6 Tips Helps to Avoid High-Interest Rate Risk on Personal Loan

6 Tips Helps to Avoid High-Interest Rate Risk on Personal Loan

In times of financial crisis, a personal loan is the best way to manage your finances without any burden on your savings or investments. It is an unsecured loan provided by financial institutions to salaried and self-employed individuals. The best thing about it is that borrowers are not required to submit any collateral to the lender. There are minimum eligibility requirements and documentation to acquire a personal loan. 

If you want to take a personal loan, apply online and get a loan amount you need to meet your requirements, be it financing a medical emergency, education, travel, or wedding. Some lenders offer up to Rs. 25,00,000/- as a loan which you can use to cater to your big-ticket purchases. The personal loan interest rates start from as low as 11.99% and go up to 35%. 

Personal loan interest rate 

Since a personal loan is unsecured, you will have to incur a higher interest rate compared to secured loans. The interest rate you are eligible to get from your lender depends on several factors like loan amount, loan tenure, income, credit score, etc. 
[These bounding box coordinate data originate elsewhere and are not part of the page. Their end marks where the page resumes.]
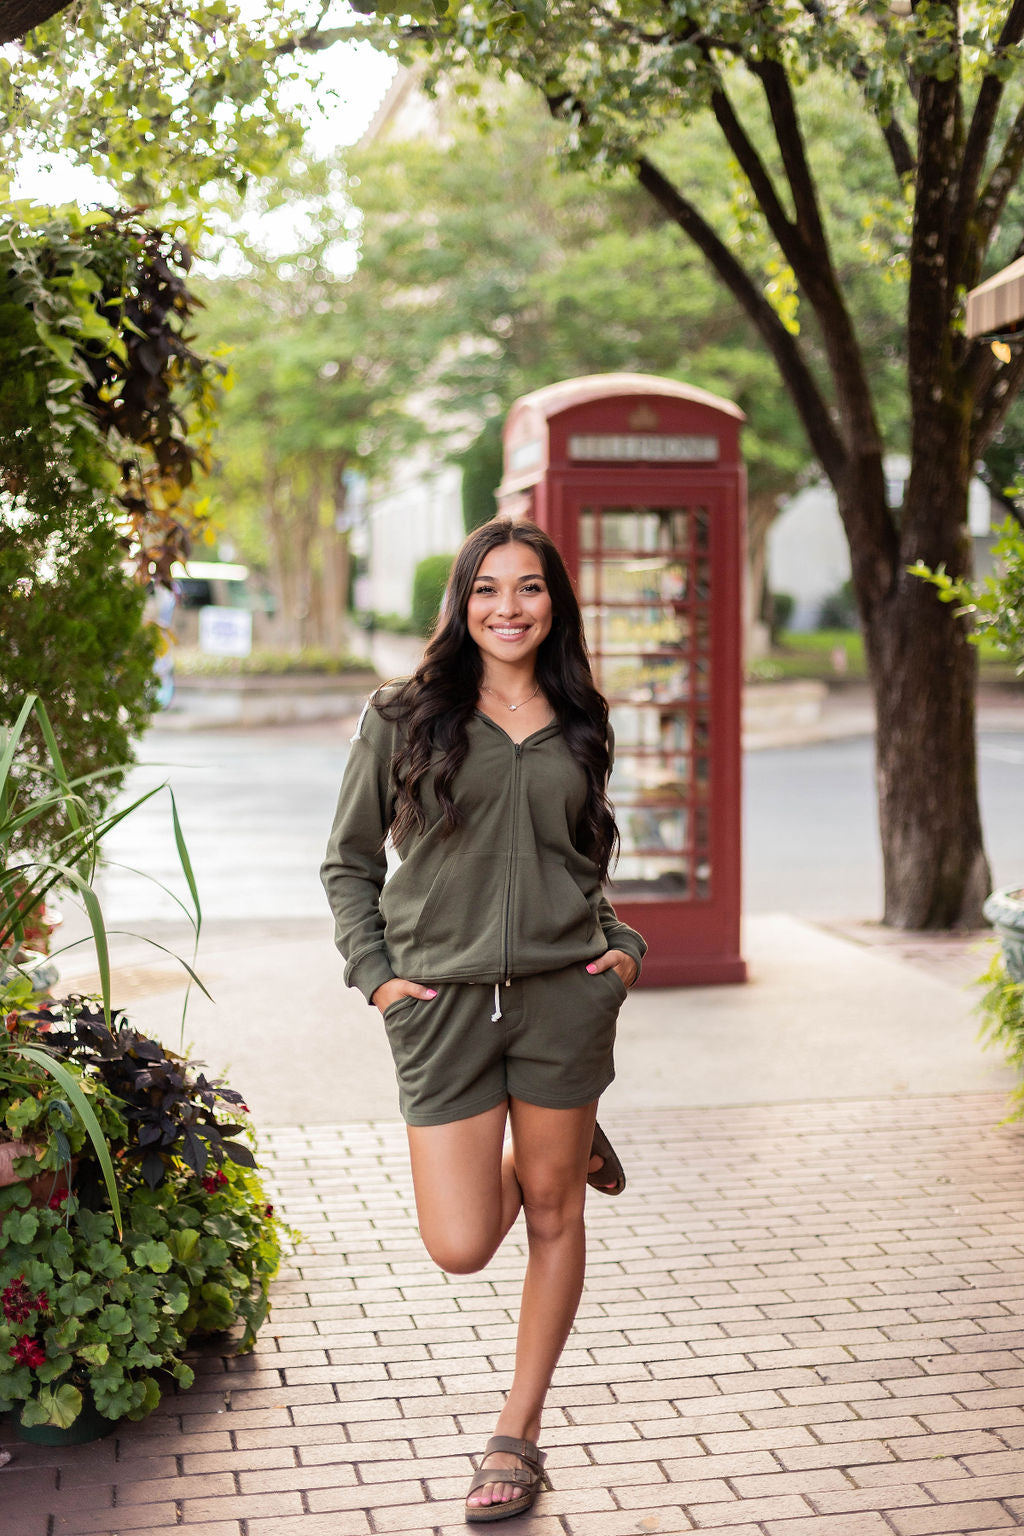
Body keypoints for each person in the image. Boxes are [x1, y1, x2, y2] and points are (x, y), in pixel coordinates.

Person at [321, 517, 646, 1524]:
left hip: (560, 999)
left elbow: (582, 859)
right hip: (442, 1005)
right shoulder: (403, 716)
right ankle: (551, 1142)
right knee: (459, 1244)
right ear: (462, 604)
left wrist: (621, 949)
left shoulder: (581, 714)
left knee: (556, 1216)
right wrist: (376, 977)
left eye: (530, 588)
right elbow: (350, 863)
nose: (509, 607)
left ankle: (517, 1434)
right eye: (488, 589)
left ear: (556, 603)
Here are the top six tips to lower personal loan rates: 

  • Compare interest rates

The personal loan rates vary across lenders. You will need to compare the available personal loan interest rates from different lenders across India and then select a lender that offers the most affordable interest rate. You can visit your preferred lender’s web portal and find details about their interest rate offers.
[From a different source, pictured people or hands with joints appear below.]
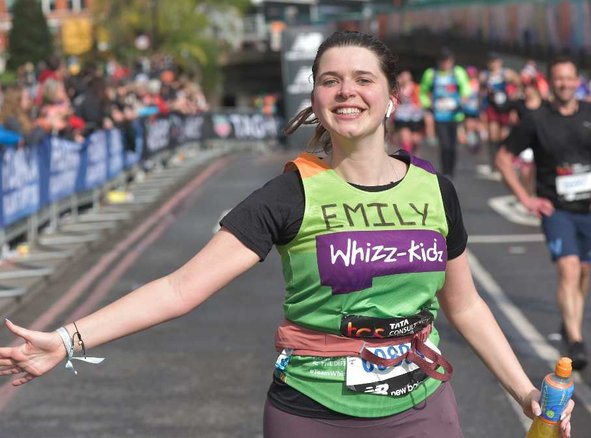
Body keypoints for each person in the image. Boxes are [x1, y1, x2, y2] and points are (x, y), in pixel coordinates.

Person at [0, 31, 573, 438]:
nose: (347, 90)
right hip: (312, 412)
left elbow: (466, 307)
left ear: (392, 99)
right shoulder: (290, 193)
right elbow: (180, 289)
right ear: (318, 101)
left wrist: (525, 394)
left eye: (362, 79)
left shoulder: (435, 191)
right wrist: (68, 339)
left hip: (420, 411)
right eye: (330, 81)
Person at [496, 56, 591, 372]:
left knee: (584, 273)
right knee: (569, 269)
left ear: (578, 81)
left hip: (588, 210)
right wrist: (526, 198)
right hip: (557, 209)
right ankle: (576, 341)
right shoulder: (537, 119)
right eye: (558, 79)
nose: (565, 84)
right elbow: (504, 158)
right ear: (550, 83)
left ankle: (570, 322)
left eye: (569, 78)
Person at [419, 48, 470, 178]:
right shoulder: (431, 74)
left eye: (447, 60)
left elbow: (466, 89)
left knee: (452, 145)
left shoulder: (458, 72)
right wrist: (428, 105)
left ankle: (451, 170)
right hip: (440, 115)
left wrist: (460, 102)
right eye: (442, 60)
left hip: (455, 115)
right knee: (444, 144)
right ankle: (445, 171)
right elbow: (423, 91)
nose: (445, 63)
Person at [480, 52, 520, 175]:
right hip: (491, 107)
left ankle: (505, 160)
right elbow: (480, 92)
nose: (493, 64)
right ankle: (494, 162)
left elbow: (518, 82)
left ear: (500, 62)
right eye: (491, 62)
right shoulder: (484, 75)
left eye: (495, 61)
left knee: (504, 135)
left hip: (504, 107)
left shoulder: (506, 73)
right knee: (493, 135)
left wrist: (514, 96)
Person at [388, 70, 424, 154]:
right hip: (402, 118)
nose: (403, 78)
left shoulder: (416, 87)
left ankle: (415, 157)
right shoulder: (398, 89)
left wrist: (419, 105)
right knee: (405, 137)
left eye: (405, 76)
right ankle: (408, 159)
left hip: (415, 118)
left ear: (409, 77)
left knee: (415, 140)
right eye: (402, 76)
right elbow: (392, 99)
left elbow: (423, 100)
  • Choose a shorter loan tenure

Generally, the repayment tenure for a personal loan ranges between 12 months to 60 months. Although a longer loan tenure may lower your monthly EMI, the overall interest will be high. So, if you wish to get a lower interest rate, you may want to choose a shorter repayment tenure. 

  • Maintain a healthy credit score

While searching for ‘personal loan apply ‘ on the internet, you must understand that personal loans are provided based on your credit score. Lenders check your CIBIL score to determine whether or not you can repay the loan amount on time. It is a three-digit number that indicates your creditworthiness. 
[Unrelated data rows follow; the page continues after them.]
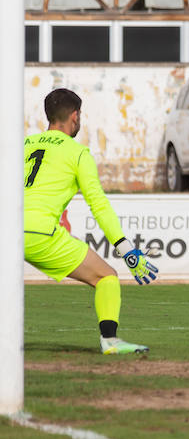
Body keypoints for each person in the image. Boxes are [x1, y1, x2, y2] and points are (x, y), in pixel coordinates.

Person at [24, 88, 160, 355]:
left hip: (7, 229)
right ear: (75, 116)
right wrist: (126, 250)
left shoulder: (24, 145)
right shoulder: (78, 153)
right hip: (39, 232)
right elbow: (98, 204)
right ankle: (110, 341)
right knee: (106, 276)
Lenders require a minimum CIBIL score of 750 to approve your loan application. If your credit score is more than 800, you are considered creditworthy and will be offered a lower interest Before applying for a loan, make sure you have maintained a healthy credit score to avoid high-interest rate risk. 

  • Disclosing your sources of income 

Getting lower personal loan rates also depend upon your sources of income. Disclosing all your sources of income builds confidence that you will pay the loan amount without any delays or defaults. So, make sure to provide proof of all your incomes to get your required loan amount and also avail yourself of a lower interest rate. 

Furthermore, your current company’s reputation also plays a crucial role in your loan application. Borrowers working for large-reputed companies are more likely to receive a lower interest rate than borrowers working for start-ups. So, you can leverage your company to get the best interest rate deal while applying for a personal loan. 

  • Maintain a good repayment record

When you get a loan, you will need to ensure making payments on time. Delays or defaults on loan payments jeopardize your plan of securing a lower interest rate when you apply for a personal loan. The financial company will review your previous repayment record and then decide on an interest rate that you are eligible to get. So, it is imperative to maintain a good repayment record of past loans before applying for a new personal loan. 

  • Prefer a floating rate of interest

There are two types of personal loan rates – fixed and floating rate of internet. A fixed-rate of interest, as the name suggests, remains constant through the loan tenure. Whereas, a floating rate of interest varies with market fluctuations. Generally, a fixed rate of interest is higher compared to floating interest rates. 

A floating interest rate can come down in the future as per the Reserve Bank of India’s instructions. Besides that, it is already lower than the fixed interest rate. So, it would be wise to prefer a floating rate of interest while applying for a personal loan.  

So, pay heed to the above-said tips to reduce the risk of getting a high interest rate while applying for a personal loan.